P546 Comparative efficacy and safety of upadacitinib versus ustekinumab as induction therapy in patients with moderately to severely active ulcerative colitis: A matching-adjusted indirect comparison
Reinisch, W.(1)*;Panaccione, R.(2);Duijvestein, M.(3);Ceballos Santos, D.(4);Melmed, G.Y.(5);Xuan, S.(6);Wegrzyn, L.(6);Levy, G.(6);Ilo, D.(6);Sanchez Gonzalez, Y.(6);
(1)Medical University of Vienna, Department of Internal Medicine III, Wien, Austria;(2)University of Calgary, Department of Medicine- Division of Gastroenterology and Hepatology, Calgary, Canada;(3)Radboud University Medical Center, Department of Gastroenterology, Nijmegen, Netherlands Antilles;(4)Hospital Universitario Doctor Negrin, Department of Gastroenterology, Las Palmas, Spain;(5)Cedars-Sinai Medical Center, n/a, Los Angeles, United States;(6)AbbVie Inc., n/a, Chicago, United States;
Upadacitinib (UPA), an oral Janus kinase inhibitor, and ustekinumab (UST), a parenteral IL-12/23 inhibitor, are approved therapies for patients (pts) with moderately to severely active Ulcerative Colitis (UC). In the absence of head-to-head data, we conducted a placebo (PBO)-anchored matching-adjusted indirect comparison (MAIC) to compare efficacy and safety of UPA vs UST during induction.

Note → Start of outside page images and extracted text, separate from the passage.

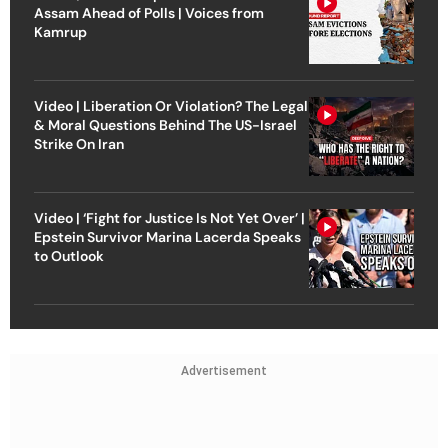
Assam Ahead of Polls | Voices from
Kamrup
Video | Liberation Or Violation? The Legal
& Moral Questions Behind The US-Israel
Strike On Iran
Video | ‘Fight for Justice Is Not Yet Over’ |
Epstein Survivor Marina Lacerda Speaks
to Outlook
Advertisement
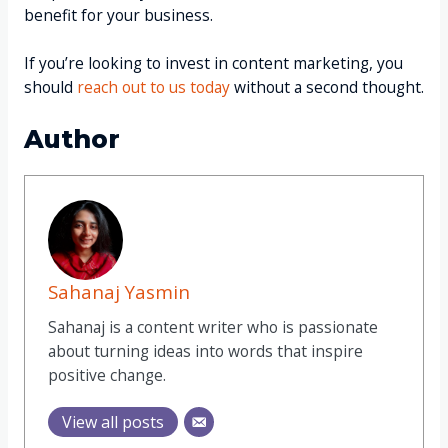
benefit for your business.
If you’re looking to invest in content marketing, you
should
reach out to us today
without a second thought.
Author
Sahanaj Yasmin
Sahanaj
is a content writer who is passionate
about turning ideas into words that inspire
positive change.
View all posts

Pts received UPA 45 mg oral, once daily for 8 weeks or PBO in the phase 3 studies U-ACHIEVE (NCT02819635) and U-ACCOMPLISH (NCT03653026), and UST 6 mg/kg IV at week 0 with 8-week follow up or PBO in the phase 3 study UNIFI (NCT02407236). Efficacy outcomes were stratified by previous biologic exposure (ie, no prior exposure [bio-naïve] or inadequate response, loss of response, or intolerance to biologics [bio-failed]). Baseline characteristics for age, gender, extent and duration of disease, total Inflammatory Bowel Disease Questionnaire score, total Mayo score, high-sensitivity CRP, faecal calprotectin levels, weight, and UC medication use from the UPA trials were weighted to match the UNIFI trial. Efficacy outcomes at Week 8 were clinical remission per full Mayo score (FMS; FMS ≤2 with no subscore >1), clinical response (decrease in FMS ≥3 points and ≥30%, plus a decrease in rectal bleeding score [RBS] of ≥1 or an absolute RBS of 0 or 1), endoscopic improvement (endoscopic subscore 0 or 1), and histologic-endoscopic mucosal improvement (HEMI). Safety outcomes evaluated in the overall population were adverse events (AEs) and serious AEs (SAEs), comprising the only safety assessments consistently collected across trials. Numbers needed to treat/harm (NNT/NNH) were calculated as the inverse of the difference in proportions achieving efficacy/safety outcomes between UPA and UST.
The MAIC included 824 UPA and 625 UST pts with efficacy data and 839 UPA and 639 UST pts with safety data. A greater proportion of pts receiving UPA vs UST in bio-naïve and bio-failed groups achieved clinical remission, endoscopic improvement, and HEMI after weighting (p≤0.01, Table 1) with NNTs <10. In bio-naïve pts, differences in the proportion of pts with clinical remission, clinical response, endoscopic improvement, and HEMI for UPA vs UST were 0.172, 0.146, 0.312, and 0.255, respectively, and 0.105, 0.235, 0.135, and 0.118 for bio-failed pts. AEs and SAEs were not statistically different between UPA and UST.
During induction, greater efficacy with similar safety was observed with UPA vs UST for pts with moderately to severely active UC based on MAIC. Potential bias due to unobserved confounders may exist with MAIC methodology. Further analyses to assess longer-term outcomes are warranted.